DIRECTIVE - If you see a picture in the data below, omit it and copy the rest exactly.

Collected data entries
....................

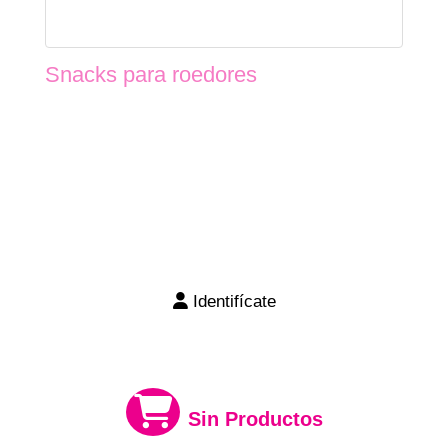
Snacks para roedores
Identifícate
Sin Productos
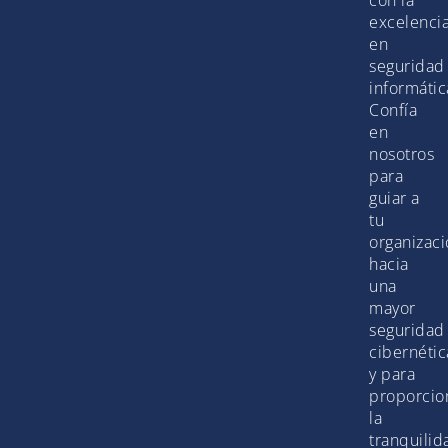
excelenci
en
seguridad
informátic
Confía
en
nosotros
para
guiar a
tu
organizac
hacia
una
mayor
seguridad
cibernétic
y para
proporcio
la
tranquilid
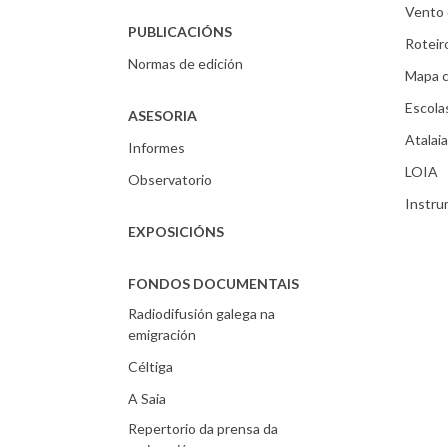
Vento 
PUBLICACIÓNS
Roteir
Normas de edición
Mapa c
Escola
ASESORIA
Atalaia
Informes
LOIA
Observatorio
Instr
EXPOSICIÓNS
FONDOS DOCUMENTAIS
Radiodifusión galega na
emigración
Céltiga
A Saia
Repertorio da prensa da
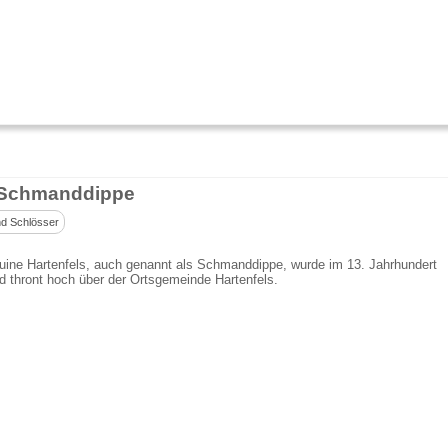
 Schmanddippe
d Schlösser
uine Hartenfels, auch genannt als Schmanddippe, wurde im 13. Jahrhundert
d thront hoch über der Ortsgemeinde Hartenfels.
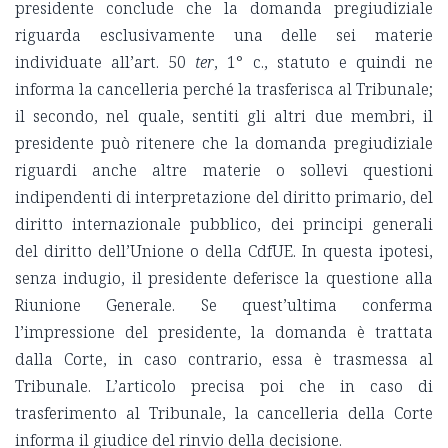
presidente conclude che la domanda pregiudiziale
riguarda esclusivamente una delle sei materie
individuate all’art. 50
ter
, 1° c., statuto e quindi ne
informa la cancelleria perché la trasferisca al Tribunale;
il secondo, nel quale, sentiti gli altri due membri, il
presidente può ritenere che la domanda pregiudiziale
riguardi anche altre materie o sollevi questioni
indipendenti di interpretazione del diritto primario, del
diritto internazionale pubblico, dei principi generali
del diritto dell’Unione o della CdfUE. In questa ipotesi,
senza indugio, il presidente deferisce la questione alla
Riunione Generale. Se quest’ultima conferma
l’impressione del presidente, la domanda è trattata
dalla Corte, in caso contrario, essa è trasmessa al
Tribunale. L’articolo precisa poi che in caso di
trasferimento al Tribunale, la cancelleria della Corte
informa il giudice del rinvio della decisione.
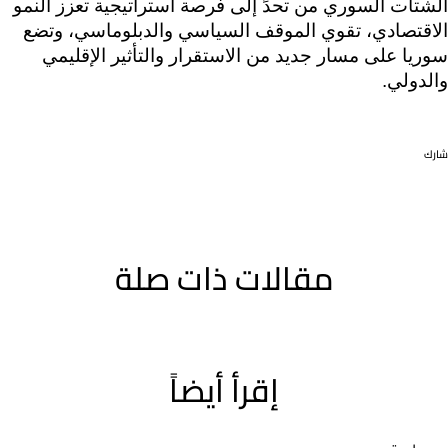
الشتات السوري من تحدٍّ إلى فرصة استراتيجية تعزز النمو 
الاقتصادي، تقوي الموقف السياسي والدبلوماسي، وتضع 
سوريا على مسار جديد من الاستقرار والتأثير الإقليمي 
والدولي.
شارك
مقالات ذات صلة
إقرأ أيضاً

....................

WRITTEN RESPONSE -
Snacks para roedores
Identifícate
Sin Productos
excelenci
en
seguridad
informátic
Confía
en
nosotros
para
guiar a
tu
organizac
hacia
una
mayor
seguridad
cibernétic
y para
proporcio
la
tranquilid
Vento 
PUBLICACIÓNS
Roteir
Normas de edición
Mapa c
Escola
ASESORIA
Atalaia
Informes
LOIA
Observatorio
Instr
EXPOSICIÓNS
FONDOS DOCUMENTAIS
Radiodifusión galega na
emigración
Céltiga
A Saia
Repertorio da prensa da
 Schmanddippe
d Schlösser
uine Hartenfels, auch genannt als Schmanddippe, wurde im 13. Jahrhundert
d thront hoch über der Ortsgemeinde Hartenfels.
presidente conclude che la domanda pregiudiziale
riguarda esclusivamente una delle sei materie
individuate all’art. 50
ter
, 1° c., statuto e quindi ne
informa la cancelleria perché la trasferisca al Tribunale;
il secondo, nel quale, sentiti gli altri due membri, il
presidente può ritenere che la domanda pregiudiziale
riguardi anche altre materie o sollevi questioni
indipendenti di interpretazione del diritto primario, del
diritto internazionale pubblico, dei principi generali
del diritto dell’Unione o della CdfUE. In questa ipotesi,
senza indugio, il presidente deferisce la questione alla
Riunione Generale. Se quest’ultima conferma
l’impressione del presidente, la domanda è trattata
dalla Corte, in caso contrario, essa è trasmessa al
Tribunale. L’articolo precisa poi che in caso di
trasferimento al Tribunale, la cancelleria della Corte
informa il giudice del rinvio della decisione.
الشتات السوري من تحدٍّ إلى فرصة استراتيجية تعزز النمو 
الاقتصادي، تقوي الموقف السياسي والدبلوماسي، وتضع 
سوريا على مسار جديد من الاستقرار والتأثير الإقليمي 
والدولي.
شارك
مقالات ذات صلة
إقرأ أيضاً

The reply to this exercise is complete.